-- Begin Data for this task --

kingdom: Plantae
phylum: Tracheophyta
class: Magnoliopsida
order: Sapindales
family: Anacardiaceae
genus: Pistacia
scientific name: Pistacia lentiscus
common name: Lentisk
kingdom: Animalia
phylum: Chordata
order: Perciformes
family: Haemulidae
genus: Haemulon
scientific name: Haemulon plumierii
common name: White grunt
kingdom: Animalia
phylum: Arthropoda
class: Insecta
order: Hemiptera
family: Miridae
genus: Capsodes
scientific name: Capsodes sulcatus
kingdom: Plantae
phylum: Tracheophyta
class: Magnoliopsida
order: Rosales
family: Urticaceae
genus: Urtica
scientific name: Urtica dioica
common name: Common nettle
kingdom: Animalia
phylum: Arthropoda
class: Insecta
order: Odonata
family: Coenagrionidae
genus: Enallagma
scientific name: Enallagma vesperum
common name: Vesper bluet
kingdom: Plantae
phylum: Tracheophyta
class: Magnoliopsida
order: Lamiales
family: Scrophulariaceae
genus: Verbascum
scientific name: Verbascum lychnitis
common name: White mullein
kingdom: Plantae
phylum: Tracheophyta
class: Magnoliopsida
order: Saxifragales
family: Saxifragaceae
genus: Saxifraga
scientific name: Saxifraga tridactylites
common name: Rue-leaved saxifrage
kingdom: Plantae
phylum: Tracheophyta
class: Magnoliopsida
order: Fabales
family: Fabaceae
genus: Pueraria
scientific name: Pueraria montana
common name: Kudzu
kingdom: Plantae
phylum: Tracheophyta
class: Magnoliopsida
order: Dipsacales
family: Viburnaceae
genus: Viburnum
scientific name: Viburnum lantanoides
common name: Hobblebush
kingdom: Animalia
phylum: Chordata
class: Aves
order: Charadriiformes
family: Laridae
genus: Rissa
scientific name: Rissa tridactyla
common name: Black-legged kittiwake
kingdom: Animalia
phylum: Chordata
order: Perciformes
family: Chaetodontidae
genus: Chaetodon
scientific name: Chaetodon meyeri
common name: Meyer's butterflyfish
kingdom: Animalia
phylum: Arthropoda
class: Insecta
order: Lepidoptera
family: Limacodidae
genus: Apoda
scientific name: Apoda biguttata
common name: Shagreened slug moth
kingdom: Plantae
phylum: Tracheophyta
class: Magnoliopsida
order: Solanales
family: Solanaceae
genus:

-- End Data for this task --

#### Exercise aim
Change every "common name" in the lines above to "vernacular name", keeping the rest of the records the same.

#### Complete response
kingdom: Plantae
phylum: Tracheophyta
class: Magnoliopsida
order: Sapindales
family: Anacardiaceae
genus: Pistacia
scientific name: Pistacia lentiscus
vernacular name: Lentisk
kingdom: Animalia
phylum: Chordata
order: Perciformes
family: Haemulidae
genus: Haemulon
scientific name: Haemulon plumierii
vernacular name: White grunt
kingdom: Animalia
phylum: Arthropoda
class: Insecta
order: Hemiptera
family: Miridae
genus: Capsodes
scientific name: Capsodes sulcatus
kingdom: Plantae
phylum: Tracheophyta
class: Magnoliopsida
order: Rosales
family: Urticaceae
genus: Urtica
scientific name: Urtica dioica
vernacular name: Common nettle
kingdom: Animalia
phylum: Arthropoda
class: Insecta
order: Odonata
family: Coenagrionidae
genus: Enallagma
scientific name: Enallagma vesperum
vernacular name: Vesper bluet
kingdom: Plantae
phylum: Tracheophyta
class: Magnoliopsida
order: Lamiales
family: Scrophulariaceae
genus: Verbascum
scientific name: Verbascum lychnitis
vernacular name: White mullein
kingdom: Plantae
phylum: Tracheophyta
class: Magnoliopsida
order: Saxifragales
family: Saxifragaceae
genus: Saxifraga
scientific name: Saxifraga tridactylites
vernacular name: Rue-leaved saxifrage
kingdom: Plantae
phylum: Tracheophyta
class: Magnoliopsida
order: Fabales
family: Fabaceae
genus: Pueraria
scientific name: Pueraria montana
vernacular name: Kudzu
kingdom: Plantae
phylum: Tracheophyta
class: Magnoliopsida
order: Dipsacales
family: Viburnaceae
genus: Viburnum
scientific name: Viburnum lantanoides
vernacular name: Hobblebush
kingdom: Animalia
phylum: Chordata
class: Aves
order: Charadriiformes
family: Laridae
genus: Rissa
scientific name: Rissa tridactyla
vernacular name: Black-legged kittiwake
kingdom: Animalia
phylum: Chordata
order: Perciformes
family: Chaetodontidae
genus: Chaetodon
scientific name: Chaetodon meyeri
vernacular name: Meyer's butterflyfish
kingdom: Animalia
phylum: Arthropoda
class: Insecta
order: Lepidoptera
family: Limacodidae
genus: Apoda
scientific name: Apoda biguttata
vernacular name: Shagreened slug moth
kingdom: Plantae
phylum: Tracheophyta
class: Magnoliopsida
order: Solanales
family: Solanaceae
genus:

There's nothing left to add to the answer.